OBJETIVO A:
Traduza para o inglês esta frase do texto sobre o acordo Mercosul-UE: "A União Europeia é o maior investidor nas economias sul-americanas."

FONTE:

──────

Com o decoupling (dissociação) de economias como as americanas e europeias e a China, as cadeias globais de valor estão se rearranjando pelo mundo. A União Europeia é o maior investidor nas economias sul-americanas. Seria hora de estimular investimentos para revitalização da nossa indústria. Infelizmente, a chance de isso acontecer é mínima. As lideranças políticas regionais ignoram a integração comercial com o resto do mundo. No Brasil, estamos ainda presos no modelo de substituição de importações, um desastre há décadas.

O acordo Mercosul-UE está sendo costurado há 20 anos e uma versão inicial foi assinada em 2019. Em grande parte, as negociações estão paradas por causa dos europeus. A França, por exemplo, quer compromissos ambientais adicionais. Mas Lula também não quer ratificar o acordo, para "proteger" a indústria nacional. Se passar como está, o mercado de compras governamentais seria aberto: as empresas europeias poderiam ganhar contratos nas licitações de Brasil, Paraguai, Uruguai e Argentina e vice-versa. O argumento de Lula, saído diretamente da década de 70, é que nada poderia impedir o Brasil de fazer "política industrial soberana".

Lula participa da Cúpula de Chefes e Chefas de Estado do Mercosul, em Puerto Iguazú, Argentina - Ricardo Stuckert/PR


O modelo de substituição de importações começou na década de 30, mas foi turbinado pelos governos militares, cujo legado de hiperinflação e fechamento da economia é um desastre que nos acompanha até hoje. Nesse modelo, fecha-se o mercado local à competição, subsidiando-se empresas nacionais para que atinjam escalas adequadas de produção. Para funcionar corretamente, são três as condições principais: identificação correta dos setores a serem protegidos, tarifas substanciais e subsídios específicos para que a produção local cresça de forma eficiente e, principalmente, retirada dos mesmos à medida que as indústrias amadurecem.

──────

LINHAS DO EXERCÍCIO:
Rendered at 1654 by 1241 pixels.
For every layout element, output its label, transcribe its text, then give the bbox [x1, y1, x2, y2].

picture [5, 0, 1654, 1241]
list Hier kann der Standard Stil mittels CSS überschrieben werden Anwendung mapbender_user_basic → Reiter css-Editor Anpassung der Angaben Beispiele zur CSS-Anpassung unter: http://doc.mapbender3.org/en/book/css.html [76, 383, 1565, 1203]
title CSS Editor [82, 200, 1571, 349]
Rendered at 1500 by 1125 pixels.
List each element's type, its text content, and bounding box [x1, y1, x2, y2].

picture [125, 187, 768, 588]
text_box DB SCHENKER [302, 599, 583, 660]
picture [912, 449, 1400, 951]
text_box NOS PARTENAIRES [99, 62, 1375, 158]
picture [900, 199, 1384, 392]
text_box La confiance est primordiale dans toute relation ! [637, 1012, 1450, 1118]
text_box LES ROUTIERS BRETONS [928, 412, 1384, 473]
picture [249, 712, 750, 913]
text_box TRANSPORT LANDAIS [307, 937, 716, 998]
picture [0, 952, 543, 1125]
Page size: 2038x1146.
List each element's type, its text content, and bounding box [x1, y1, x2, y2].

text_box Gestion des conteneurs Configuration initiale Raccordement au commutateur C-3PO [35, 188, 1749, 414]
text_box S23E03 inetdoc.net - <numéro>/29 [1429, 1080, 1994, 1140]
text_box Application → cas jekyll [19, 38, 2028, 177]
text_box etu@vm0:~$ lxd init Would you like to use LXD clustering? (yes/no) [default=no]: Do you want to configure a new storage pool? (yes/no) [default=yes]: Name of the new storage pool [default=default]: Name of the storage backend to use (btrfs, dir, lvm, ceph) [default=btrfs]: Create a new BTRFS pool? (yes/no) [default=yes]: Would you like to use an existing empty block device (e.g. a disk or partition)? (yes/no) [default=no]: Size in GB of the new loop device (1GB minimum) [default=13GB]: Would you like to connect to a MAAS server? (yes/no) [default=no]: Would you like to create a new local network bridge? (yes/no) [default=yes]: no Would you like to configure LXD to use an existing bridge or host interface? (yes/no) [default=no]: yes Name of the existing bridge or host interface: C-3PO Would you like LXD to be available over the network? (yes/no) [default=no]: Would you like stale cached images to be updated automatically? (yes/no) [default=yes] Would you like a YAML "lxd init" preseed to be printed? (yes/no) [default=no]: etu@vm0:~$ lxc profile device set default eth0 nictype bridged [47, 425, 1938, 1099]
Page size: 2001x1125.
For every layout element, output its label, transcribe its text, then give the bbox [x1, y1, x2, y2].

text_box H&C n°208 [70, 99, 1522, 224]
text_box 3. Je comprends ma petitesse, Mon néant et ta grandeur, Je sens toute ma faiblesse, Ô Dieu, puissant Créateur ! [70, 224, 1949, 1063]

──────

OBJETIVO B:
Transcreva, das linhas de dados acima, somente o trecho entre a linha que contém "Rendered at 1500 by 1125 pixels." e a linha que contém "picture [0, 952, 543, 1125]", inclusive.

RESPOSTA REDIGIDA A:
The European Union is the largest investor in South American economies.

RESPOSTA REDIGIDA B:
Rendered at 1500 by 1125 pixels.
List each element's type, its text content, and bounding box [x1, y1, x2, y2].

picture [125, 187, 768, 588]
text_box DB SCHENKER [302, 599, 583, 660]
picture [912, 449, 1400, 951]
text_box NOS PARTENAIRES [99, 62, 1375, 158]
picture [900, 199, 1384, 392]
text_box La confiance est primordiale dans toute relation ! [637, 1012, 1450, 1118]
text_box LES ROUTIERS BRETONS [928, 412, 1384, 473]
picture [249, 712, 750, 913]
text_box TRANSPORT LANDAIS [307, 937, 716, 998]
picture [0, 952, 543, 1125]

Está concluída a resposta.